- Tasks to carry out:
(a) Determine whether each of the following statements agrees with the Mars channels thread, answering yes or no and quoting the deciding words: (i) the National Geographic pictures include channels that might have been created by water erosion; (ii) wind tends to flow in channels as water does; (iii) the channels are seen mostly on flat plains.
(b) According to the Mars channels thread, what limit applies to wind but not to water?
(c) Restate the paragraph of the Mars channels thread that begins "Water and wind erode differently" as a concise list that keeps its main facts.

- Supplied text:

Not sure if this is a general question or a great debate, but...

The latest National Geographic has detailed pictures of the Martian landscape, including channels which look like they might have been created by water erosion.

Frankly, I suspect that NASA is playing up these channels to better position itself for future funding.

You can tell from the photos that much of Mars is covered in sand and dust. I know that flowing sand has some of the same characteristics as a liquid, and I'm wondering if the channels we see (on the sides of craters and cliffs, mostly) could have been cut by falling sand or dust. If not, why not?

Anyone?

Water and wind erode differently. The main reason those channels are described as water-cut channels is they most closely resemble terrestrial fluvial (water) versus eolian (wind) landforms. Wind does not tend to flow in channels the way water does, plus there is a practical limit to the size of particles that can be carried by wind as opposed to water, so you will see dramatic differences in the types of erosion you get from the two processes. Look at terrestrial landforms sculpted by wind and you will see what I am talking about. They don't look like river channels at all.

Here's one page I found that gives a pretty good description of eolian processes and landforms so you can get an idea of how they differ from fluvial: http://www.geog.ouc.bc.ca/physgeog/contents/11r.html

I see your point, Geobabe, but what about falling (as opposed to wind-blown) sand?

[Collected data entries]
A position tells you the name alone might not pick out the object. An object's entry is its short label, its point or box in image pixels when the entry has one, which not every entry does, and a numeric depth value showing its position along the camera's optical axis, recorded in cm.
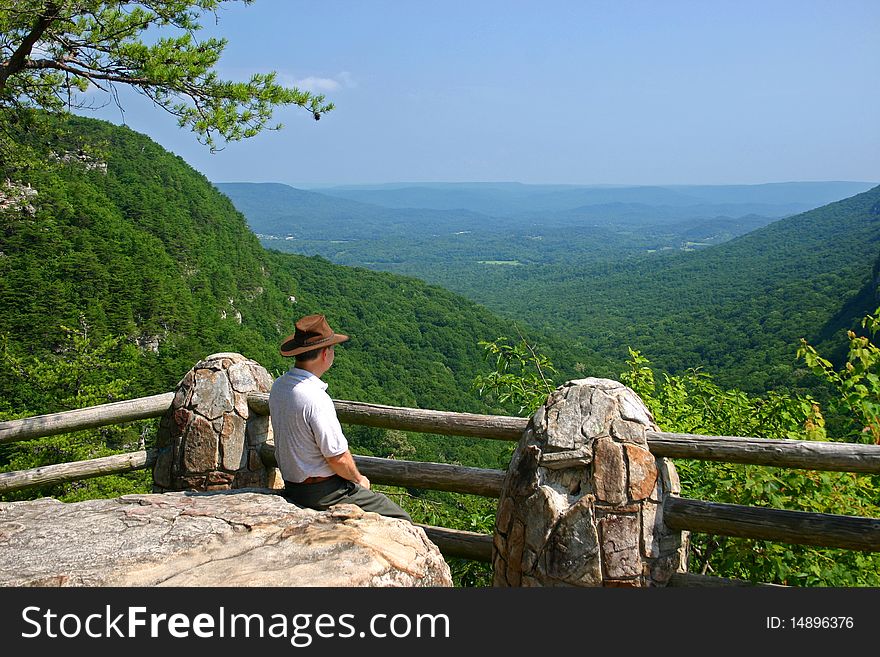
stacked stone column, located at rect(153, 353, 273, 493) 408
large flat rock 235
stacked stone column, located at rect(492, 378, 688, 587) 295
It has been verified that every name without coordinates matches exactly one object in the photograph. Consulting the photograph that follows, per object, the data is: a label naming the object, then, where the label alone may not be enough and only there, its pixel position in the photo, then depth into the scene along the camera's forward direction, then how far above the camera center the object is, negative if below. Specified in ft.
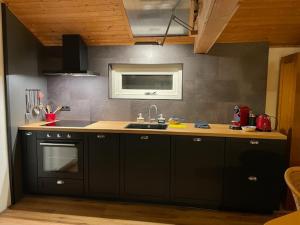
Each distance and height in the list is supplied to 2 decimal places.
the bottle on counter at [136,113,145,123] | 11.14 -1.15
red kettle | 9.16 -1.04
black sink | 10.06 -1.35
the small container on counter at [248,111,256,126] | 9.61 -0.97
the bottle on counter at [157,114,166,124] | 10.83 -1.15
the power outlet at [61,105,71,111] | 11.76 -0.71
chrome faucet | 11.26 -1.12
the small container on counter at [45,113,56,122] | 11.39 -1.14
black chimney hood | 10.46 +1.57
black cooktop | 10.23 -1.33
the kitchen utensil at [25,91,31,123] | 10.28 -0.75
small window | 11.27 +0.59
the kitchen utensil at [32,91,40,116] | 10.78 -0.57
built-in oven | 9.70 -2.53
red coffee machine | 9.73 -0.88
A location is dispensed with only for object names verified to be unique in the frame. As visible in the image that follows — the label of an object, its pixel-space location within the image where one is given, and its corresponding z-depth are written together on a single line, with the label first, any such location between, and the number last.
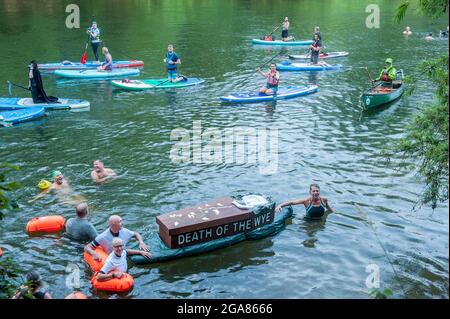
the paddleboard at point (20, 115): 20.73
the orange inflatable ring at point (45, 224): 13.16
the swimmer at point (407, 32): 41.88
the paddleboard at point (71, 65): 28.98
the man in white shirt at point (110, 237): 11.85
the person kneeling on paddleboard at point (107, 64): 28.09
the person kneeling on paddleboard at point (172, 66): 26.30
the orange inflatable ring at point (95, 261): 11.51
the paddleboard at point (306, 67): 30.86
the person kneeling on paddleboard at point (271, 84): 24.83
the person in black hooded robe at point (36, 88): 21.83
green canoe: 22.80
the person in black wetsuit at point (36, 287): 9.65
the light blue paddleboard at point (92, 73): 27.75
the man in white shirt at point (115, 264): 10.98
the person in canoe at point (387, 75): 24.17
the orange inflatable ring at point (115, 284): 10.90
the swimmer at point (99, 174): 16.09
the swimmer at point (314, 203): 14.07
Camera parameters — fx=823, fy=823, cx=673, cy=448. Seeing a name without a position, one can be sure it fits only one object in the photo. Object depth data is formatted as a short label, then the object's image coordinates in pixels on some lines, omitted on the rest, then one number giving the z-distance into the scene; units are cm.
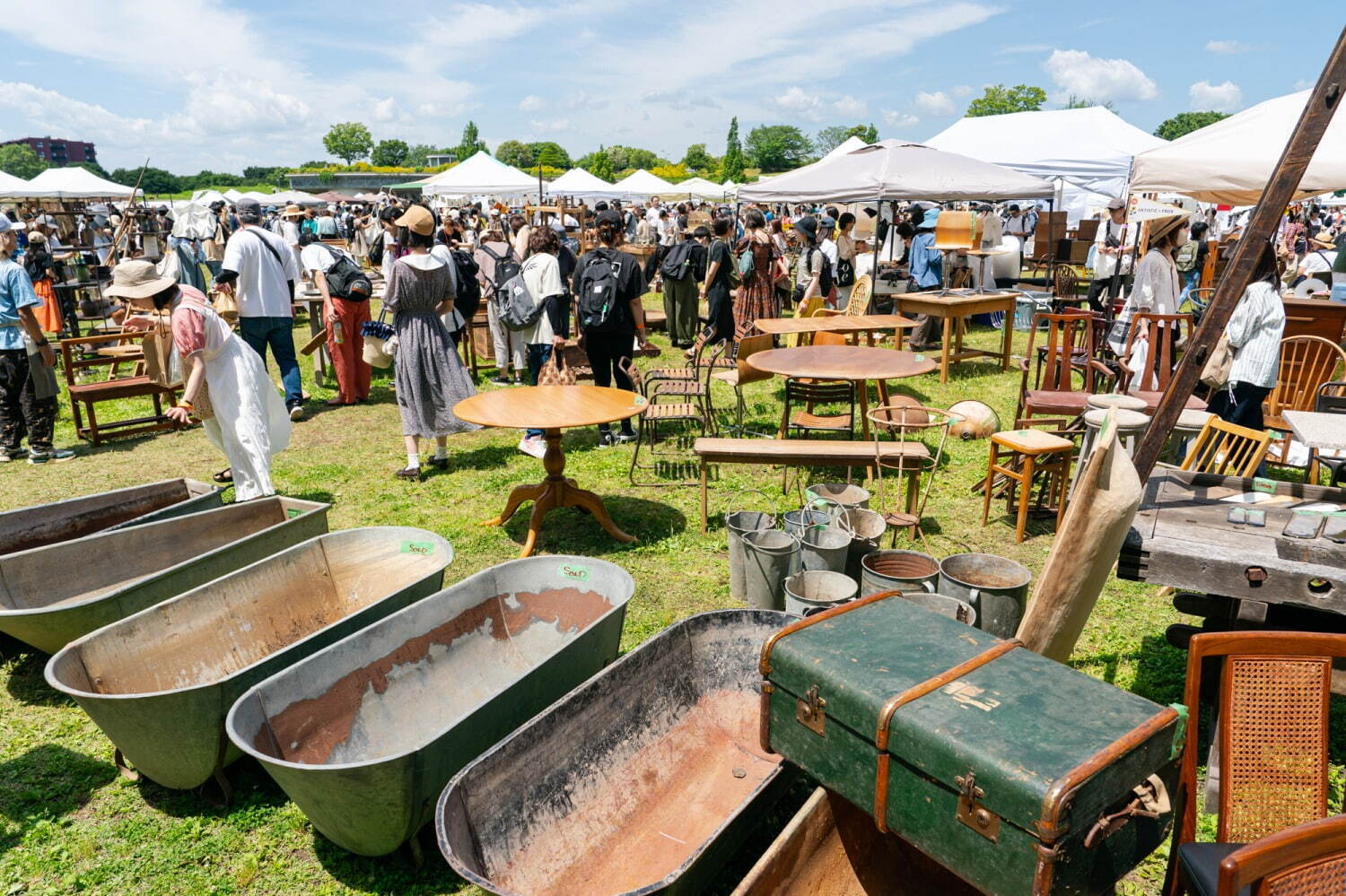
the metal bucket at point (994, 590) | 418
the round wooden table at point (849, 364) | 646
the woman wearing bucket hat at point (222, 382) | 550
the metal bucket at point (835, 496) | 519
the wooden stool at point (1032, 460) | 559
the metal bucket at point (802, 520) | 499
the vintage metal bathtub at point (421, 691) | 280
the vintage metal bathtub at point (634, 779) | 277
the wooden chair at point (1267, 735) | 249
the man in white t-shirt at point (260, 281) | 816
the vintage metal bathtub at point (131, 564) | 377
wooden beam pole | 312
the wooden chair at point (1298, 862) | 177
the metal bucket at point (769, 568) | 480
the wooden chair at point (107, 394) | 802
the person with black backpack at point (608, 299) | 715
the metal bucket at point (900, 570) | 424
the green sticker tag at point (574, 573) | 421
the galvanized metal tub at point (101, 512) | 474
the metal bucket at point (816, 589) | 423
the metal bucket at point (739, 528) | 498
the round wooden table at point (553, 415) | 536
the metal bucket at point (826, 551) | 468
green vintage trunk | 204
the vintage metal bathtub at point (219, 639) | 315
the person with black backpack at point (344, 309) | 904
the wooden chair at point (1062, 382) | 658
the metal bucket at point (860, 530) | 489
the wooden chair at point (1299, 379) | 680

- Response list:
(a)
(i) Yes: "including channels which look like they might have been created by water erosion."
(ii) No: "Wind does not tend to flow in channels the way water does"
(iii) No: "on the sides of craters and cliffs, mostly"

(b) There is a practical limit to the size of particles that wind can carry.

(c)
- Water and wind erode differently.
- The channels are described as water-cut mainly because they most closely resemble terrestrial fluvial (water) landforms rather than eolian (wind) landforms.
- Wind does not tend to flow in channels the way water does.
- Wind can carry particles only up to a practical size limit, unlike water, so the two processes produce dramatically different erosion.
- Terrestrial landforms sculpted by wind do not look like river channels at all.